I’ve been playing with Haskell on and off for several years now; I’m quite comfortable with how monads work, and how to use them, and what the operators (=<<)
and (>>=)
do.
But I still don’t know how to talk about them! Is there any standard term for what they do — for the action of transforming an arrow a -> m b
into an arrow m a -> m b
?
(As a mathematician by background, one option that springs to mind is “the forgetful functor from the Kleisli category”. But Haskell gurus must surely have some more succinct term, since in Haskell, this operation is used as one of the building blocks of monads, unlike in the mathematical setting where it’s usually considered as a derived operation, defined from multiplication together with functoriality!)
The official name for >>=
is bind. We can also read it as "feed through", "process by", etc. Brian Benkman from MSDN's Channel 9 calls it "shove" (to the right, or to the left).

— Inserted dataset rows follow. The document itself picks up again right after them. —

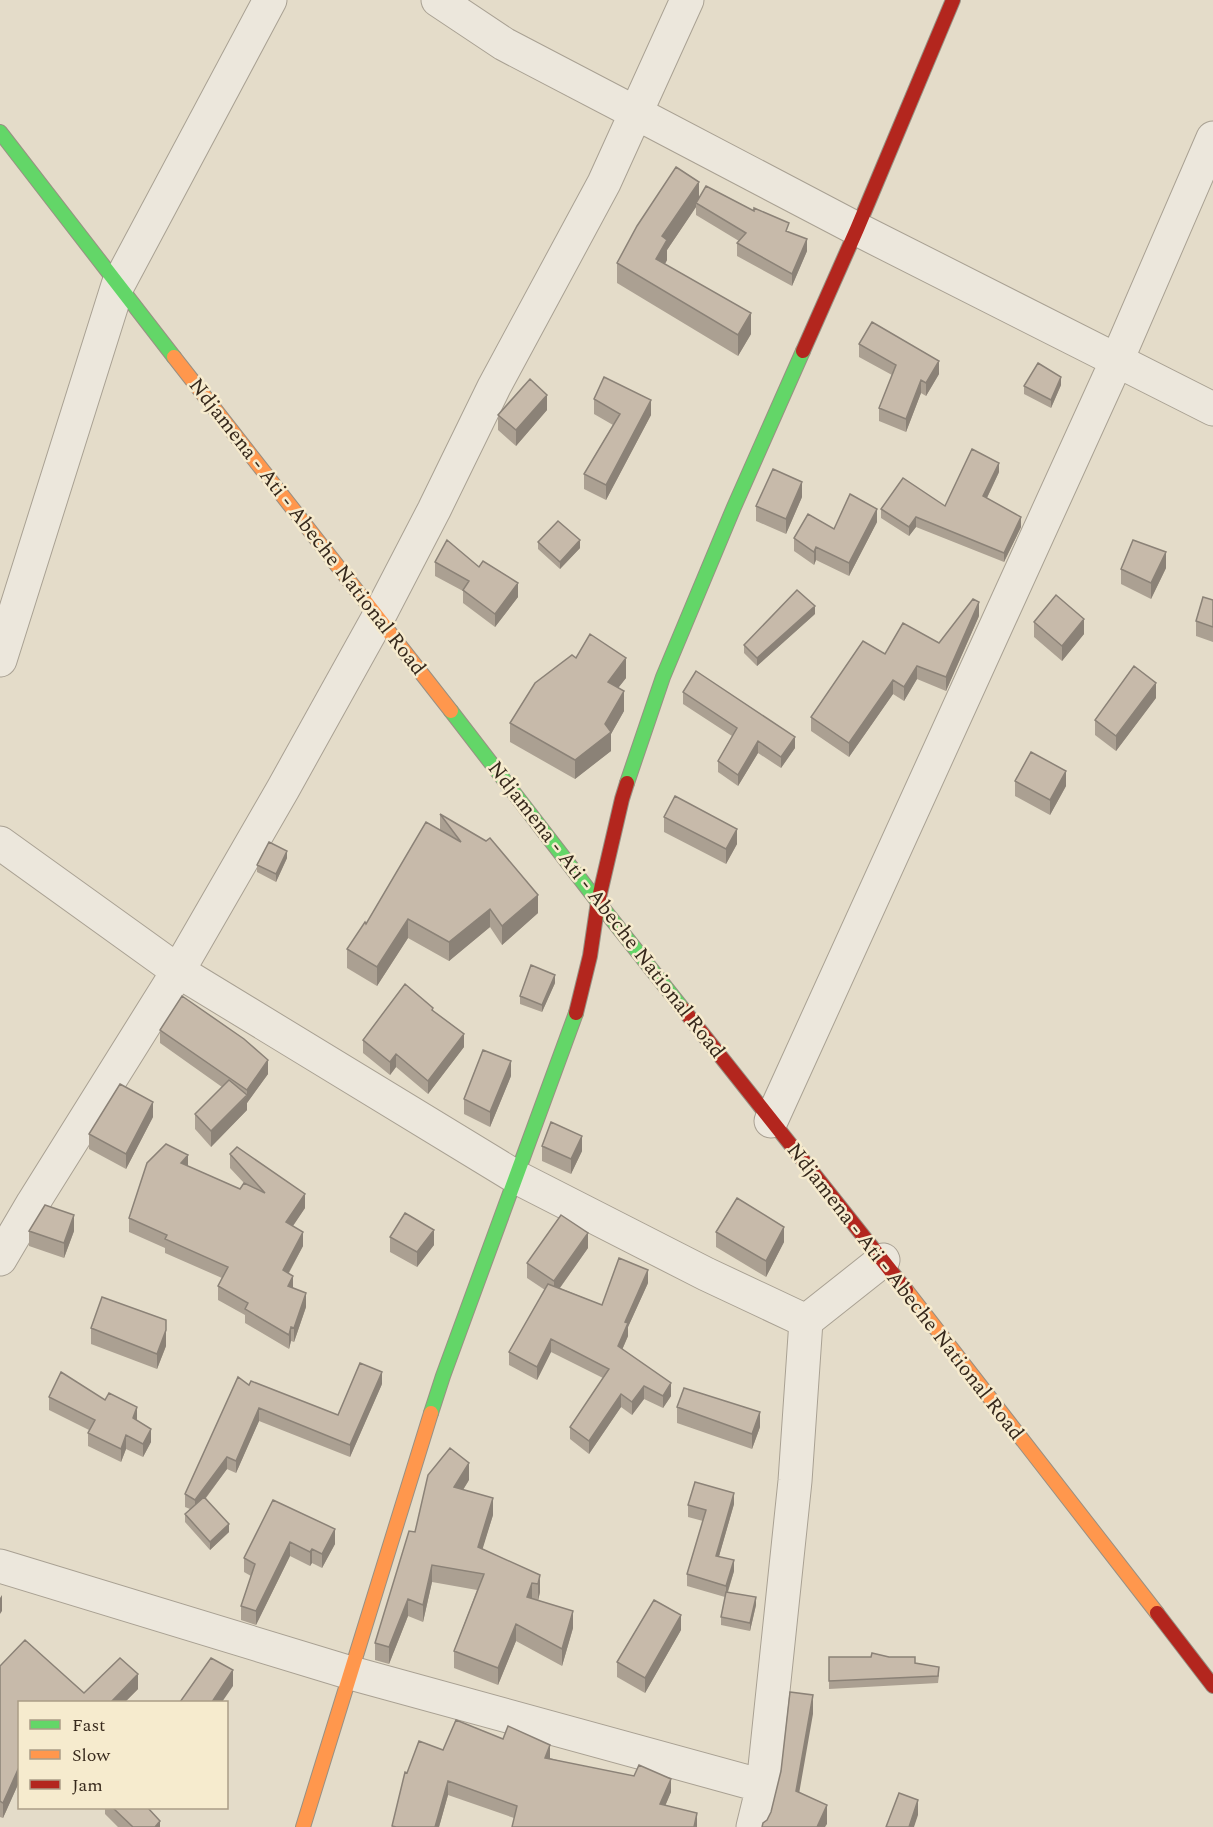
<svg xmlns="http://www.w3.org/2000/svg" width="1213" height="1827" viewBox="0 0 1213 1827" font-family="Spectral,serif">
	<rect width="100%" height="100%" fill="#e4dcc9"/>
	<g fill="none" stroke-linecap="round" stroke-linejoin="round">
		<g stroke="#a9a193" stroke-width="35">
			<path id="street" d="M438,0L504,44L636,113L857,229L1213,409
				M0,660L118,285L270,0
				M0,843L178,971L516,1177L706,1274L806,1321L883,1260
				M771,1121L1117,360L1213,138
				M0,1259L33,1203L178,971L283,789L378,618L434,510L494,387L604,183L687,0
				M0,1566L351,1673L763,1786
				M753,1827L763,1786L795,1481L806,1321"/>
		</g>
		<g stroke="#989083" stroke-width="16">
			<path id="fast" d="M0,132L174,357
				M451,711L598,902L683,1009
				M627,783L663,677L734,507L803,351
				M431,1413L443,1376L576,1013"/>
		</g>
		<g stroke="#989083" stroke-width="16">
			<path id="slow" d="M174,357L451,711
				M906,1290L1157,1613
				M303,1827L431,1413"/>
		</g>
		<g stroke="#989083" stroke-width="16">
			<path id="jam" d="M803,351L857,229L953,0
				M683,1009L906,1290
				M576,1013L590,956L598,902L622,799L627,783
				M1157,1613L1213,1686"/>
		</g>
		<use href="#street" stroke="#ece7dc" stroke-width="33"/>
		<use href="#fast" stroke="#63d668" stroke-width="14"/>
		<use href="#slow" stroke="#ff974d" stroke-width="14"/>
		<use href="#jam" stroke="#b3261e" stroke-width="14"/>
	</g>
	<path fill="#aba092" d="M699,197L789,232L807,251L792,286L737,256V243L739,241L696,215V207L667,250V260L665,264L751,334L738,356L617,283V263Z
		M859,344L939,374L926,396L921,393L906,432L879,421V408L892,375L859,357Z
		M1061,385L1051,408L1024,394V386Z
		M594,399L651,415L606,500L584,489V474L613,425L594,414Z
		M547,410L516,446L498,430V415Z
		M999,472L987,498L1021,527L1004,562L916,527L909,536L881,518V509L945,506Z
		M802,497L786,534L756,521V506Z
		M877,522L849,576L816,560L814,565L794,551V538Z
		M538,542L580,548L560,569L538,549Z
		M435,562L518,597L495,627L463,603V591L435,576Z
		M1166,568L1151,599L1121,584V569Z
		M1213,600V642L1196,636V621Z
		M815,614L757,666L744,653V645Z
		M979,616L946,691L917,679L904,701L893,694L849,757L811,731V717L885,654L939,643Z
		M1034,622L1084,634L1062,661L1034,637Z
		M576,658L626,678L618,688L624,711L611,734V751L575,779L510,742V723Z
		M683,692L795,748L781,768L758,753L738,786L718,772V761L732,736L683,704Z
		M1156,698L1116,751L1095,735V720Z
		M1015,781L1066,786L1050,815L1015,796Z
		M440,814L538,913L502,945L490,927L449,961L408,938L377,986L347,968V949L440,831Z
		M664,817L737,844L726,864L664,832Z
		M287,858L276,882L257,872V865Z
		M555,983L542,1012L520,1004V996Z
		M433,1011L464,1047L428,1094L396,1067L390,1075L363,1053V1040Z
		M160,1030L268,1074L247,1103V1110L211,1147L195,1129V1114L222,1087L160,1043Z
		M511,1076L490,1127L464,1114V1099Z
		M153,1117L126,1169L89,1149V1134Z
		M542,1146L582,1151L571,1174L542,1161Z
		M230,1154L305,1208L293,1226L303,1246L289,1273L293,1288L306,1307L294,1342L291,1341L289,1349L245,1323V1315L218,1300V1286L222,1278L165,1253V1248L129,1232V1218L188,1166L240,1189L244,1183L230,1168Z
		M29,1231H74L64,1258L29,1246Z
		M716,1232L784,1242L766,1277L716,1247Z
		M390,1237L434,1245L417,1267L390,1252Z
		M588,1248L560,1288L602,1305L648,1283L628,1327V1336L622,1350L671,1396L663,1408L644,1399L632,1415L621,1407L589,1454L570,1439V1427L603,1378L551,1352L537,1380L509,1365V1352L545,1290L527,1278V1263Z
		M91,1328L166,1346L157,1369L91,1344Z
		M382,1384L350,1457L259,1421L236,1473L227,1469L206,1498L229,1532L210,1550L185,1522V1514L190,1509L185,1507V1494L249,1385L338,1415Z
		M49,1397L137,1420L151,1442L143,1457L126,1449L121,1462L88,1446V1433L89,1430L49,1410Z
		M677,1407L760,1427L752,1449L677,1423Z
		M469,1480L463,1490L493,1515L482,1549L540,1575V1592L538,1600L573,1628L562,1666L516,1641L498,1685L454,1668V1651L477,1590L432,1582L423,1622L408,1616L389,1664L375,1660V1643L415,1532Z
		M273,1500L335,1544L322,1568L312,1563L310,1566L290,1556L256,1625L241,1620V1606L251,1576L244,1572V1558Z
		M734,1504L719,1556L734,1571L728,1592L756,1605L750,1631L721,1625V1617L725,1597L687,1586V1574L703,1521L688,1517V1505Z
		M681,1630L645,1693L617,1677V1662Z
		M829,1657L915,1663L939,1675L938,1683L829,1689Z
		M0,1666L84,1693L138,1689L125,1702H20V1780L3,1818L0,1817Z
		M443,1750L550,1758L671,1792L665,1806L697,1827L514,1818L448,1795L439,1827H392L407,1773Z
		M105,1808H148L160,1827H118L105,1814Z"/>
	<path fill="#8b8277" d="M699,182V202L696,203V207L667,250V260L656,280V259L662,236Z
		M807,239V251L792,286V274Z
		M751,313V334L738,356V335Z
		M939,361V374L926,396V383Z
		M1061,377V385L1051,408V400Z
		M921,380V393L906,432V419Z
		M547,395V410L516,446V430Z
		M651,400V415L606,500V485Z
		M999,463V472L983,506V496Z
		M802,482V497L786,534V519Z
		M877,509V522L849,576V563Z
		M916,517V527L909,536V527Z
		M1021,517V527L1004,562V553Z
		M580,540V548L560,569V562Z
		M816,547V560L814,565V552Z
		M1166,552V568L1151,599V583Z
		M518,583V597L495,627V614Z
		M979,602V616L946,691V677Z
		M815,606V614L757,666V658Z
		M1084,619V634L1062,661V646Z
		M626,658V678L608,701V682Z
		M917,666V679L904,701V687Z
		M893,680V694L849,757V743Z
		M1156,683V698L1116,751V736Z
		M624,691V711L611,734V751L575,779V760L605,724Z
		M795,737V748L781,768V757Z
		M758,741V753L738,786V775Z
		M1066,771V786L1050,815V800Z
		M737,829V844L726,864V849Z
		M287,851V858L276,882V874Z
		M538,895V913L502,945V926Z
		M490,909V927L449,961V942Z
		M408,919V938L377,986V967Z
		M555,975V983L542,1012V1005Z
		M464,1034V1047L428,1094V1081Z
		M396,1054V1067L390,1075V1062Z
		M268,1060V1074L247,1103V1110L211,1147V1131L247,1096V1090Z
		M511,1061V1076L490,1127V1112Z
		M153,1102V1117L126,1169V1154Z
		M582,1136V1151L571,1174V1159Z
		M188,1155V1169L181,1163Z
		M305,1194V1208L286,1236V1222Z
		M74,1215V1231L64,1258V1243Z
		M784,1227V1242L766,1277V1261Z
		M434,1230V1245L417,1267V1252Z
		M303,1232V1246L283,1283V1270Z
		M588,1233V1248L554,1296V1281Z
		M648,1270V1283L628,1327V1336L618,1359V1346L625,1322Z
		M293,1276V1290L288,1286Z
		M306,1293V1307L294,1342V1328Z
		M291,1327V1341L289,1349V1335Z
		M166,1330V1346L157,1369V1354Z
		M551,1339V1352L537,1380V1367Z
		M382,1372V1384L350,1457V1445Z
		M671,1383V1396L663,1408V1396Z
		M644,1386V1399L632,1415V1402Z
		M621,1394V1407L589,1454V1441Z
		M137,1407V1421L133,1418Z
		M259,1408V1421L236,1473V1461Z
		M760,1412V1427L752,1449V1434Z
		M151,1429V1442L143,1457V1444Z
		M126,1435V1449L121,1462V1449Z
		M227,1457V1469L195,1512V1500Z
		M469,1463V1480L454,1504V1487Z
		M734,1493V1504L716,1567V1556Z
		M493,1498V1515L478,1564V1547Z
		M229,1524V1532L210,1550V1542Z
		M335,1529V1544L322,1568V1554Z
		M290,1542V1556L256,1625V1611Z
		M312,1549V1563L310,1566V1552Z
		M734,1560V1571L726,1597V1586Z
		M432,1565V1582L423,1622V1605Z
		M540,1575V1592L538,1601V1584Z
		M532,1583V1600L527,1597Z
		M2,1595V1611L0,1614V1598Z
		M756,1597V1605L750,1631V1623Z
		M408,1599V1616L389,1664V1647Z
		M573,1611V1628L562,1666V1649Z
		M681,1615V1630L645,1693V1678Z
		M516,1624V1641L498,1685V1668Z
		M233,1670V1686L222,1702H212Z
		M138,1674V1689L125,1702H111Z
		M813,1695V1714L796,1811V1791Z
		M550,1745V1759L545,1758Z
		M20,1765V1780L3,1818V1803Z
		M671,1779V1792L660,1818V1804Z
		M448,1781V1795L439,1827H435Z
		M918,1800V1815L914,1827H909Z
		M827,1805V1824L825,1827H817Z
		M697,1813V1827H694Z
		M160,1821V1827H155Z"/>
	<path fill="#c7baaa" stroke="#8b8277" stroke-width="1.5" d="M676,167L699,182L662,236L667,240L656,259L751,313L738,335L617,263L637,226Z
		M706,186L754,211V208L789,223L786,231L807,239L792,274L737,243L746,233L696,203Z
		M872,322L939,361L926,383L921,380L906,419L879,408L896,365L859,344Z
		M1038,363L1061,377L1051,400L1024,386Z
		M604,377L651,400L606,485L584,474L620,414L594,399Z
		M530,379L547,395L516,430L498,415Z
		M972,449L999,463L983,496L1021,517L1004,553L916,517L909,527L881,509L903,478L945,506Z
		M773,469L802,482L786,519L756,506Z
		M850,494L877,509L849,563L816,547L814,552L794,538L808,514L834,529Z
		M558,521L580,540L560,562L538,542Z
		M447,540L479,567L483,561L518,583L495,614L463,590L469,581L435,562Z
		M1133,540L1166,552L1151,583L1121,569Z
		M797,590L815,606L757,658L744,645Z
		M1056,595L1084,619L1062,646L1034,622Z
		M1203,597L1213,600V627L1196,621Z
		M973,599L979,602L946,677L917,666L904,687L893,680L849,743L811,717L863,641L885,654L903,623L939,643Z
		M590,634L626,658L608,682L624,691L605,724L611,732L575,760L510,723L535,683L572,655L576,658Z
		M1134,666L1156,683L1116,736L1095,720Z
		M696,671L795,737L781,757L758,741L738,775L718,761L737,728L683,692Z
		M1031,752L1066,771L1050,800L1015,781Z
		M675,796L737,829L726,849L664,817Z
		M440,814L486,841L490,838L538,895L502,926L490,909L449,942L408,919L377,967L347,949L365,922L366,924L426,822L461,842Z
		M269,842L287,851L276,874L257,865Z
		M531,965L555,975L542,1005L520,996Z
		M405,984L433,1008L432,1010L464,1034L428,1081L396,1054L390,1062L363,1040Z
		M182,996L244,1039L268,1060L247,1090L160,1030Z
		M483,1050L511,1061L490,1112L464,1099Z
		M229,1080L247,1095L211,1131L195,1114Z
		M120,1084L153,1102L126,1154L89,1134Z
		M551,1122L582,1136L571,1159L542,1146Z
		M166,1144L188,1155L181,1163L240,1189L244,1183L265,1193L230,1154L237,1147L305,1194L286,1222L303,1232L283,1270L293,1276L288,1286L306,1293L294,1328L291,1327L289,1335L245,1309L248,1303L218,1286L228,1267L165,1239L167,1235L129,1218L147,1163Z
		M737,1198L784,1227L766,1261L716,1232Z
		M45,1205L74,1215L64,1243L29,1231Z
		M405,1213L434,1230L417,1252L390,1237Z
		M561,1215L588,1233L554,1281L527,1263Z
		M619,1258L648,1270L625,1322L628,1323L618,1346L671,1383L663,1396L644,1386L632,1402L621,1394L589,1441L570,1427L609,1369L551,1339L537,1367L509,1352L548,1284L602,1305Z
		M102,1297L166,1320V1330L157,1354L91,1328Z
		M360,1363L382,1372L350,1445L259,1408L236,1461L227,1457L195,1500L185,1494L238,1377L249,1385L251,1381L338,1415Z
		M61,1372L105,1400L109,1393L137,1407L133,1418L151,1429L143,1444L126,1435L121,1449L88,1433L95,1420L49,1397Z
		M684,1388L760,1412L752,1434L677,1407Z
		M450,1448L469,1463L454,1487L493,1498L478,1547L540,1575L538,1584L532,1583L527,1597L573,1611L562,1649L516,1624L498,1668L454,1651L484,1574L432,1565L423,1605L408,1599L389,1647L375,1643L409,1531L415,1532L428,1475Z
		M695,1482L734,1493L716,1556L734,1560L726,1586L687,1574L706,1510L688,1505Z
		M204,1497L229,1524L210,1542L185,1514Z
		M273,1500L335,1529L322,1554L312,1549L310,1552L290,1542L256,1611L241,1606L255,1564L244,1558Z
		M726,1592L756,1597L750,1623L721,1617Z
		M654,1600L681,1615L645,1678L617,1662Z
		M25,1640L84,1693L120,1658L138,1674L111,1702H20V1765L3,1803L0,1801V1666Z
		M872,1653L889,1657H915V1663L939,1667L938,1676L829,1681V1657H871Z
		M211,1658L233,1670L212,1702H180Z
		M790,1692L813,1695L796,1791L827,1805L817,1827H762L763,1823L767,1820L771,1812L781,1771Z
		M456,1720L503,1739L508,1726L550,1745L545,1758L634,1776L639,1765L671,1779L660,1804L697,1813L694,1827H512L517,1806L448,1781L435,1827H396L392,1826L405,1772L407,1773L419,1741L443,1750Z
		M899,1793L918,1800L909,1827H886Z
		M113,1808H148L160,1821L155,1827H133Z"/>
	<g text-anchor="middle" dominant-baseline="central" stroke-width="5" stroke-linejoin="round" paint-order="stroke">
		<g font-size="21" fill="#37291c" stroke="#f6ebce">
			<text transform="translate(307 527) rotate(52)">Ndjamena - Ati - Abeche National Road</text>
			<text transform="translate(606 910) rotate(52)">Ndjamena - Ati - Abeche National Road</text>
			<text transform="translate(905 1292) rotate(52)">Ndjamena - Ati - Abeche National Road</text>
		</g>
	</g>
	<rect x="18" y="1701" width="210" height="108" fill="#f6ebce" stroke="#aa9d87" stroke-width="1.5"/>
	<rect x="30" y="1720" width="30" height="9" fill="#63d668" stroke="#aa9d87" stroke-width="1.5"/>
	<text x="72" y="1731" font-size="18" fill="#37291c">Fast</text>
	<rect x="30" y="1750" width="30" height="9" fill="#ff974d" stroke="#aa9d87" stroke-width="1.5"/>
	<text x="72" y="1761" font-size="18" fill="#37291c">Slow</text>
	<rect x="30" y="1780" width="30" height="9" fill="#b3261e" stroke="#aa9d87" stroke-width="1.5"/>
	<text x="72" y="1791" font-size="18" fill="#37291c">Jam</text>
</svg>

Why bind? By analogy with let
. Just as let
binds its variables to results of evaluating the initial expressions, the "monadic let" would "bind" its variables to results of its input computations:
let a = .... or: .... $>> (\ a -> -- non-recursive "let", as in Lisp,
b = .... .... $>> (\ b -> -- (Haskell's is Lisp's "letrec")
in .... .... )) where x $>> f = f x
do a <- .... or: .... >>= (\ a ->
b <- .... .... >>= (\ b ->
.... .... ))
This is, as you can see, from completely non-mathematical, practical perspective.